Thursday, May 14, 2009

Narrative Passage Thursday

Okay, dear readers, here it is: Narrative Passage Thursday.

As stated before there are really no rules. My personal preference, no dialogue. That's just me.

Now, I read and read and read and read and read some more last night looking for just the right passage to post here. I couldn't make a decision. Go figure. So (note to self - stop using the word 'so' so (dang) often), I decided to post various small narrative passages.

Jake was beyond furious. If rage had a color, his would be the most vibrant red tinged with just a hint of yellow for drama queen effect.

Rage, unfortunately, did not have a color. Rage – silent for so long, if he didn’t speak the words, they wouldn’t come true – only had an outlet now: his mother. She stood across from him in her newly updated – granite counters, stainless appliances, hardwood floors – kitchen. She had wiped away the kitchen of his childhood, just as she had wiped away the truth regarding his private adoption 32 years ago.

Jake turned around, away from the pain in Ophelia’s eyes, and out the window. Night had fallen over Nashville. The majority of the downtown buildings were brightly lit. Traffic moved at a hurried pace on the streets below. Time seemed to slow in the condo. Ophelia’s life – her carefully constructed lie and the truth she and Cordelia kept hidden from Ophelia’s family for thirty-two years – was about to implode around her, and in a very unpleasant way.
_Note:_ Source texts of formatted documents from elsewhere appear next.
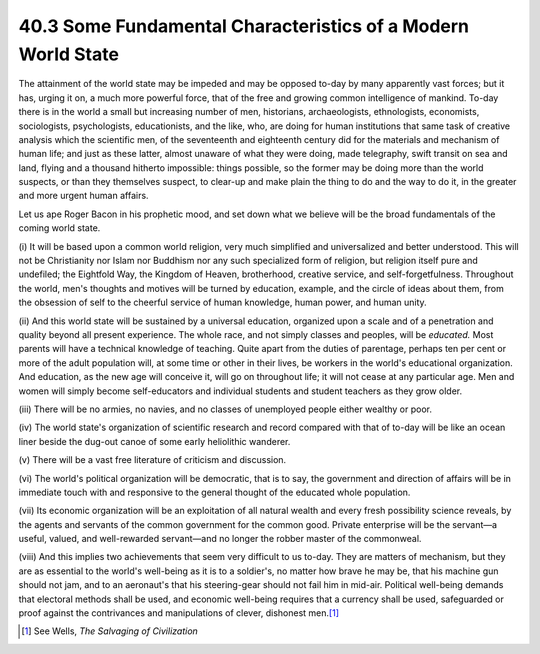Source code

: 
40.3 Some Fundamental Characteristics of a Modern World State
========================================================================
The attainment of the world state may be impeded and may be opposed to-day by
many apparently vast forces; but it has, urging it on, a much more powerful
force, that of the free and growing common intelligence of mankind. To-day there
is in the world a small but increasing number of men, historians,
archaeologists, ethnologists, economists, sociologists, psychologists,
educationists, and the like, who, are doing for human institutions that same
task of creative analysis which the scientific men, of the seventeenth and
eighteenth century did for the materials and mechanism of human life; and just
as these latter, almost unaware of what they were doing, made telegraphy, swift
transit on sea and land, flying and a thousand hitherto impossible: things
possible, so the former may be doing more than the world suspects, or than they
themselves suspect, to clear-up and make plain the thing to do and the way to do
it, in the greater and more urgent human affairs.

Let us ape Roger Bacon in his prophetic mood, and set down what we believe
will be the broad fundamentals of the coming world state.

(i) It will be based upon a common world religion, very much simplified and
universalized and better understood. This will not be Christianity nor Islam nor
Buddhism nor any such specialized form of religion, but religion itself pure and
undefiled; the Eightfold Way, the Kingdom of Heaven, brotherhood, creative
service, and self-forgetfulness. Throughout the world, men's thoughts and
motives will be turned by education, example, and the circle of ideas about
them, from the obsession of self to the cheerful service of human knowledge,
human power, and human unity.

(ii) And this world state will be sustained by a universal education,
organized upon a scale and of a penetration and quality beyond all present
experience. The whole race, and not simply classes and peoples, will be
*educated.* Most parents will have a technical knowledge of teaching. Quite
apart from the duties of parentage, perhaps ten per cent or more of the adult
population will, at some time or other in their lives, be workers in the world's
educational organization. And education, as the new age will conceive it, will
go on throughout life; it will not cease at any particular age. Men and women
will simply become self-educators and individual students and student teachers
as they grow older.

(iii) There will be no armies, no navies, and no classes of unemployed people
either wealthy or poor.

(iv) The world state's organization of scientific research and record
compared with that of to-day will be like an ocean liner beside the dug-out
canoe of some early heliolithic wanderer.

\(v) There will be a vast free literature of criticism and discussion.

(vi) The world's political organization will be democratic, that is to say,
the government and direction of affairs will be in immediate touch with and
responsive to the general thought of the educated whole population.

(vii) Its economic organization will be an exploitation of all natural wealth
and every fresh possibility science reveals, by the agents and servants of the
common government for the common good. Private enterprise will be the servant—a
useful, valued, and well-rewarded servant—and no longer the robber master of the
commonweal.

(viii) And this implies two achievements that seem very difficult to us
to-day. They are matters of mechanism, but they are as essential to the world's
well-being as it is to a soldier's, no matter how brave he may be, that his
machine gun should not jam, and to an aeronaut's that his steering-gear should
not fail him in mid-air. Political well-being demands that electoral methods
shall be used, and economic well-being requires that a currency shall be used,
safeguarded or proof against the contrivances and manipulations of clever,
dishonest men.\ [#fn1]_ 

.. [#fn1] See Wells, :t:`The Salvaging of Civilization`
Tomorrow – Friday the 13th to be exact, a most fitting day for bad news – would see the truth about Esmeralda DeMarrco’s unnamed beneficiary released to her family. The DeMarrco family – particularly Esmeralda’s son Antonio – would have a name to direct their hate towards, an actual living, breathing person who allegedly tricked his mother into leaving all her wealth to them, instead of to her family. Little did Antonio – or Ophelia, or their children, or anyone know – that everything Esmeralda did was to right a wrong done so long ago, and to unite a family that should never have been divided. I will grant you anonymity until the day the courts – trust me, they will – declare me competent. Only then, shall your name be released to my family. Only then, shall the wicked game I have in store for you, for my family, begin. I don’t do this out of spite, or even revenge at Ophelia, though she deserves more than I could ever plan for her, but to bring you home to us, where you belong. So spoke Esmeralda in a DVD. He took her at her word – now, even though he doubted her for a number of years. She had been right about the competency hearings. She had been more than prepared for the inevitable fight over her will, and the lengths her son would go to in order to claim her wealth. He trusted she would be right on every other tidbit of information she provided in the DVDs.
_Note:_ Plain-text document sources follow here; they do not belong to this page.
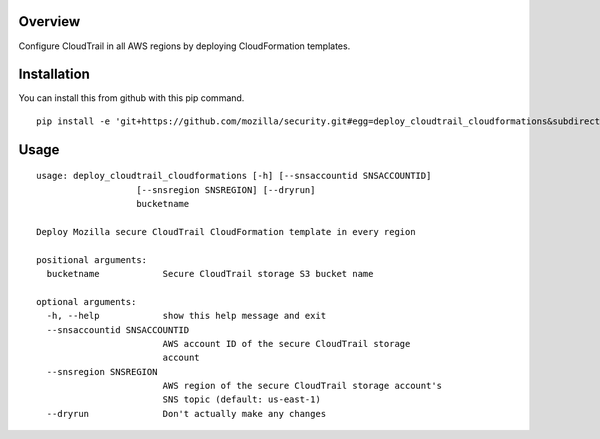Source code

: Overview
========

Configure CloudTrail in all AWS regions by deploying CloudFormation templates.

Installation
============

You can install this from github with this pip command.

::

    pip install -e 'git+https://github.com/mozilla/security.git#egg=deploy_cloudtrail_cloudformations&subdirectory=operations/aws-cloudtrail-storage/deploy_cloudtrail_cloudformations'


Usage
=====

::

    usage: deploy_cloudtrail_cloudformations [-h] [--snsaccountid SNSACCOUNTID]
                       [--snsregion SNSREGION] [--dryrun]
                       bucketname
    
    Deploy Mozilla secure CloudTrail CloudFormation template in every region
    
    positional arguments:
      bucketname            Secure CloudTrail storage S3 bucket name
    
    optional arguments:
      -h, --help            show this help message and exit
      --snsaccountid SNSACCOUNTID
                            AWS account ID of the secure CloudTrail storage
                            account
      --snsregion SNSREGION
                            AWS region of the secure CloudTrail storage account's
                            SNS topic (default: us-east-1)
      --dryrun              Don't actually make any changes
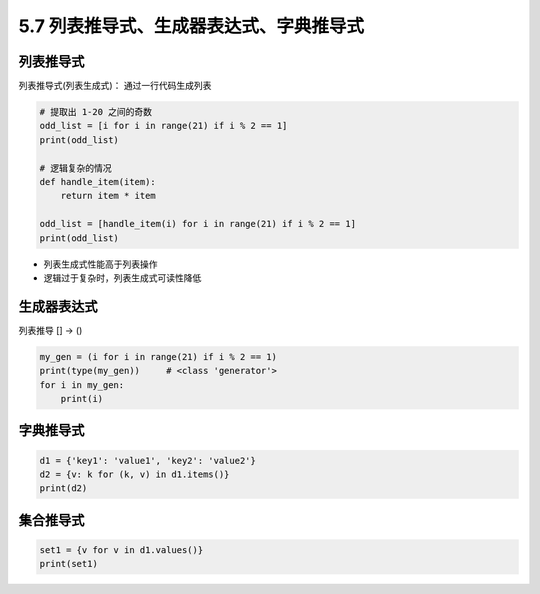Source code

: ===========================================
5.7 列表推导式、生成器表达式、字典推导式
===========================================

--------------------
列表推导式
--------------------

列表推导式(列表生成式)： 通过一行代码生成列表

.. code-block:: py

    # 提取出 1-20 之间的奇数
    odd_list = [i for i in range(21) if i % 2 == 1]
    print(odd_list)

    # 逻辑复杂的情况
    def handle_item(item):
        return item * item

    odd_list = [handle_item(i) for i in range(21) if i % 2 == 1]
    print(odd_list)

- 列表生成式性能高于列表操作
- 逻辑过于复杂时，列表生成式可读性降低

--------------------
生成器表达式
--------------------

列表推导 [] -> ()

.. code-block:: py

    my_gen = (i for i in range(21) if i % 2 == 1)
    print(type(my_gen))     # <class 'generator'>
    for i in my_gen:
        print(i)


--------------------
字典推导式
--------------------

.. code-block:: py

    d1 = {'key1': 'value1', 'key2': 'value2'}
    d2 = {v: k for (k, v) in d1.items()}
    print(d2)


--------------------
集合推导式
--------------------

.. code-block:: py

    set1 = {v for v in d1.values()}
    print(set1)
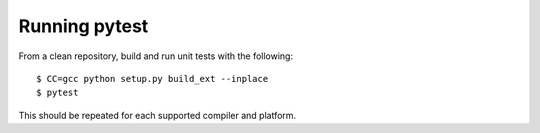 ==============
Running pytest
==============

From a clean repository, build and run unit tests with the following::

    $ CC=gcc python setup.py build_ext --inplace
    $ pytest
  
This should be repeated for each supported compiler and platform.
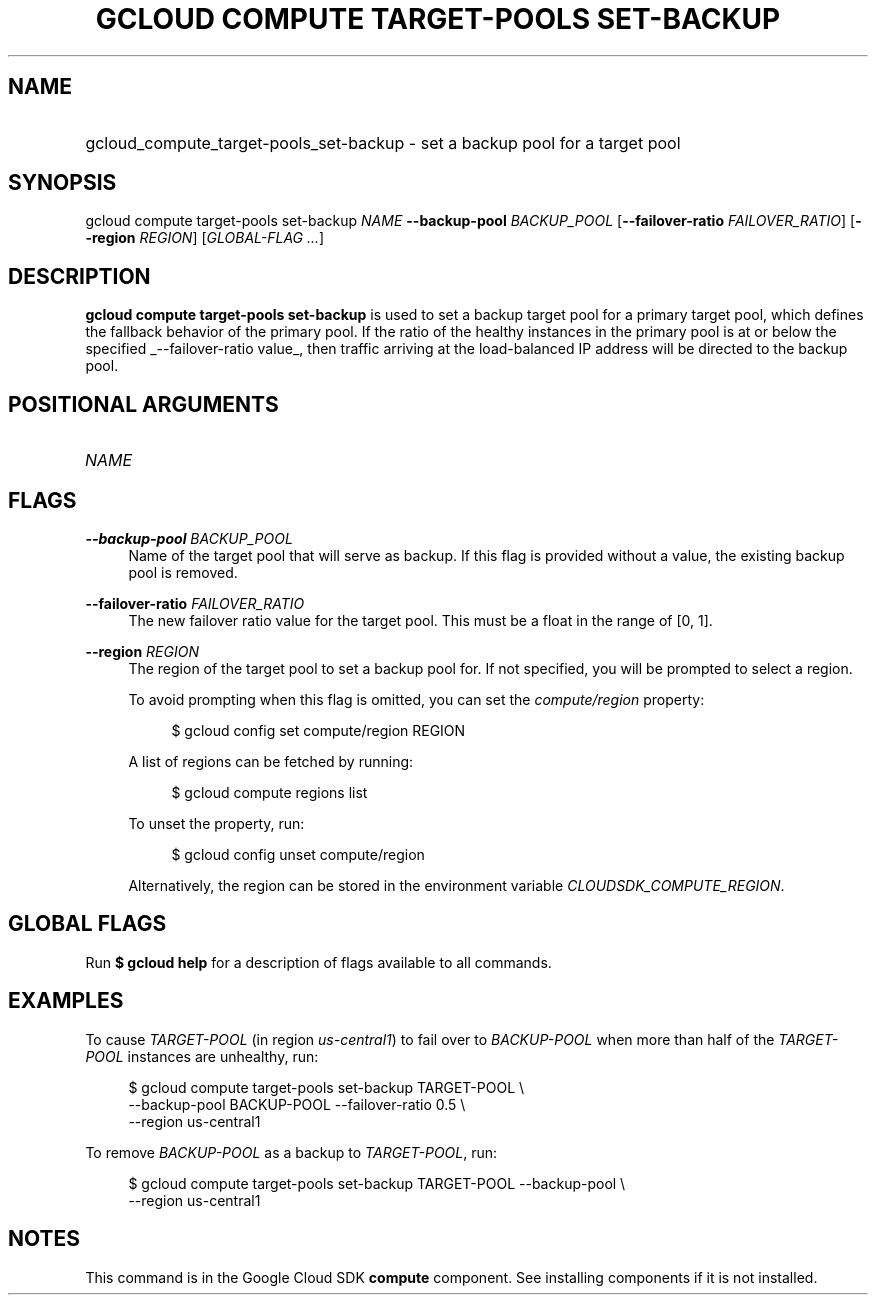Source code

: .TH "GCLOUD COMPUTE TARGET-POOLS SET-BACKUP" "1" "" "" ""
.ie \n(.g .ds Aq \(aq
.el       .ds Aq '
.nh
.ad l
.SH "NAME"
.HP
gcloud_compute_target-pools_set-backup \- set a backup pool for a target pool
.SH "SYNOPSIS"
.sp
gcloud compute target\-pools set\-backup \fINAME\fR \fB\-\-backup\-pool\fR \fIBACKUP_POOL\fR [\fB\-\-failover\-ratio\fR \fIFAILOVER_RATIO\fR] [\fB\-\-region\fR \fIREGION\fR] [\fIGLOBAL\-FLAG \&...\fR]
.SH "DESCRIPTION"
.sp
\fBgcloud compute target\-pools set\-backup\fR is used to set a backup target pool for a primary target pool, which defines the fallback behavior of the primary pool\&. If the ratio of the healthy instances in the primary pool is at or below the specified _\-\-failover\-ratio value_, then traffic arriving at the load\-balanced IP address will be directed to the backup pool\&.
.SH "POSITIONAL ARGUMENTS"
.HP
\fINAME\fR
.RE
.SH "FLAGS"
.PP
\fB\-\-backup\-pool\fR \fIBACKUP_POOL\fR
.RS 4
Name of the target pool that will serve as backup\&. If this flag is provided without a value, the existing backup pool is removed\&.
.RE
.PP
\fB\-\-failover\-ratio\fR \fIFAILOVER_RATIO\fR
.RS 4
The new failover ratio value for the target pool\&. This must be a float in the range of [0, 1]\&.
.RE
.PP
\fB\-\-region\fR \fIREGION\fR
.RS 4
The region of the target pool to set a backup pool for\&. If not specified, you will be prompted to select a region\&.
.sp
To avoid prompting when this flag is omitted, you can set the
\fIcompute/region\fR
property:
.sp
.if n \{\
.RS 4
.\}
.nf
$ gcloud config set compute/region REGION
.fi
.if n \{\
.RE
.\}
.sp
A list of regions can be fetched by running:
.sp
.if n \{\
.RS 4
.\}
.nf
$ gcloud compute regions list
.fi
.if n \{\
.RE
.\}
.sp
To unset the property, run:
.sp
.if n \{\
.RS 4
.\}
.nf
$ gcloud config unset compute/region
.fi
.if n \{\
.RE
.\}
.sp
Alternatively, the region can be stored in the environment variable
\fICLOUDSDK_COMPUTE_REGION\fR\&.
.RE
.SH "GLOBAL FLAGS"
.sp
Run \fB$ \fR\fBgcloud\fR\fB help\fR for a description of flags available to all commands\&.
.SH "EXAMPLES"
.sp
To cause \fITARGET\-POOL\fR (in region \fIus\-central1\fR) to fail over to \fIBACKUP\-POOL\fR when more than half of the \fITARGET\-POOL\fR instances are unhealthy, run:
.sp
.if n \{\
.RS 4
.\}
.nf
$ gcloud compute target\-pools set\-backup TARGET\-POOL \e
    \-\-backup\-pool BACKUP\-POOL \-\-failover\-ratio 0\&.5 \e
    \-\-region us\-central1
.fi
.if n \{\
.RE
.\}
.sp
To remove \fIBACKUP\-POOL\fR as a backup to \fITARGET\-POOL\fR, run:
.sp
.if n \{\
.RS 4
.\}
.nf
$ gcloud compute target\-pools set\-backup TARGET\-POOL \-\-backup\-pool \e
    \-\-region us\-central1
.fi
.if n \{\
.RE
.\}
.SH "NOTES"
.sp
This command is in the Google Cloud SDK \fBcompute\fR component\&. See installing components if it is not installed\&.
Friday the 13th dawned bright, clear, and bitterly cold. Jake found it extremely fitting for the day life, as he currently knew it, to end. He stood at the windows of his condo, coffee cup in hand, and looked out at the city. In a few hours, the DeMarrco family would learn his name. He sighed. Life was about choices, forks in the proverbial road, left, right, or gaily forward. Each choice is a different path, a different possibility, and every choice not made, every path not taken, is a different possibility. For the most part, Jake never thought back about the choices he made in life. He did not dwell on the what ifs of life, but rather the this is the choice I made and I must live with the consequences of that choice. He had made some bad choices in his life. He moved past those moments, on to the next, and did not bother to dwell on what might have happened had he taken the path to the left rather than the path to the right, or just went gaily forward. Life was life, perhaps not totally predestined, but still life.
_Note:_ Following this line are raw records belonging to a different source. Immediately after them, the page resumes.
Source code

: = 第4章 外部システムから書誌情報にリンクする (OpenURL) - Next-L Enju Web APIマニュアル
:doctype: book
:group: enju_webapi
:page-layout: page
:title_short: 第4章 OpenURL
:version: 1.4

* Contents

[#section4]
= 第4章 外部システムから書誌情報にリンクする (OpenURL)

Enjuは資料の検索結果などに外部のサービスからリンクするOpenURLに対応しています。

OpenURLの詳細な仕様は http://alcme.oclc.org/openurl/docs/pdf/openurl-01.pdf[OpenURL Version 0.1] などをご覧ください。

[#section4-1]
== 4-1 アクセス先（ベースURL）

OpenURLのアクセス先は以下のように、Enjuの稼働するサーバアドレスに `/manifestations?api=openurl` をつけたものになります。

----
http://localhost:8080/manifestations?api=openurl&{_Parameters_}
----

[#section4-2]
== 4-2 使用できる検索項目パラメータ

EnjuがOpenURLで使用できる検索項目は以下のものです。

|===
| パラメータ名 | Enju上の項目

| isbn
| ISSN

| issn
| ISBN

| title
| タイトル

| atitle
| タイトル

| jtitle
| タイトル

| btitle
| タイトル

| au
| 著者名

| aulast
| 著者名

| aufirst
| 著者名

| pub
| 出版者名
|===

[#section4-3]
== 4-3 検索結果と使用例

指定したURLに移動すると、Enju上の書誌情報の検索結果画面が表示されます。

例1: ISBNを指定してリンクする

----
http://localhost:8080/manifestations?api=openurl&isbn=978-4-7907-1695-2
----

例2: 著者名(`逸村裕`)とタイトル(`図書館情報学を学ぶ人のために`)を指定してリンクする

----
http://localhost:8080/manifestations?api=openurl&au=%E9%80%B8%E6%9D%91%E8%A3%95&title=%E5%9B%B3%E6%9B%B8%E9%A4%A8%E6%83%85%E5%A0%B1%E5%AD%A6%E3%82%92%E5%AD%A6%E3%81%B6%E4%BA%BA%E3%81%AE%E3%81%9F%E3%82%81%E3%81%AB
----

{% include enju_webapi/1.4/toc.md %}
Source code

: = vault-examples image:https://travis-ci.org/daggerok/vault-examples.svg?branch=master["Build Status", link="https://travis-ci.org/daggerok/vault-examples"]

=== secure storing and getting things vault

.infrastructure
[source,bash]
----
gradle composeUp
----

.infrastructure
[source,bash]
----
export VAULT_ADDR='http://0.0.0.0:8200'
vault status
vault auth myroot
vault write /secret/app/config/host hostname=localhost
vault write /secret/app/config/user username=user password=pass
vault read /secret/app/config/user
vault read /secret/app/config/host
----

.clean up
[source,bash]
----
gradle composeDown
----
Now, a different place and time, so many bad choices behind him, he faced the ultimate question: what if? There were so many of those questions in his mind now. What if his mother and aunt had told him the truth from the beginning? What if his aunt had not made that fateful choice that changed so many lives, hers – possibly his as well – most of all? What if he had never befriended the old woman in Borders? What if he never learned the truth? What if the ultimate lie never happened and he had lived a totally different life? Would the abuse he endured never have happened if that ‘what if’ occurred? Would he not be scarred – emotionally/physically – if his aunt had chosen a different path? Would he be a fundamentally different person? Would he not be afraid to open himself up to another man?

Jake sat at the piano in his condo, his fingers poised over the keyboard, his right foot hovering just above the pedal. He closed his eyes, inhaled slightly, saw the notes form in his mind, lowered his fingers to the keyboard, and began to play Girls of the Night from Jekyll and Hyde. He let the notes rise into the room, the music surround him, and his mind focused solely on the music. There was nothing else. Nighttime is where we live, night is where we give everything we have to give. The words to the song seemed to float in his mind. Somewhere I know there’s a someday, just for me, everybody has that someday, so why not me? Effortless, no thought, just him and the music. Most lovers can rejoice, we don’t have a choice, we just know we have to give. There was only this, here, now, and nothing else existed – not his mother, not the lies of Ophelia, not the wicked game he found himself playing against his will. Ask me to share your fantasies . . .

Okay, that's it. Just a few tidbits of narration. Nothing major. Have a great day.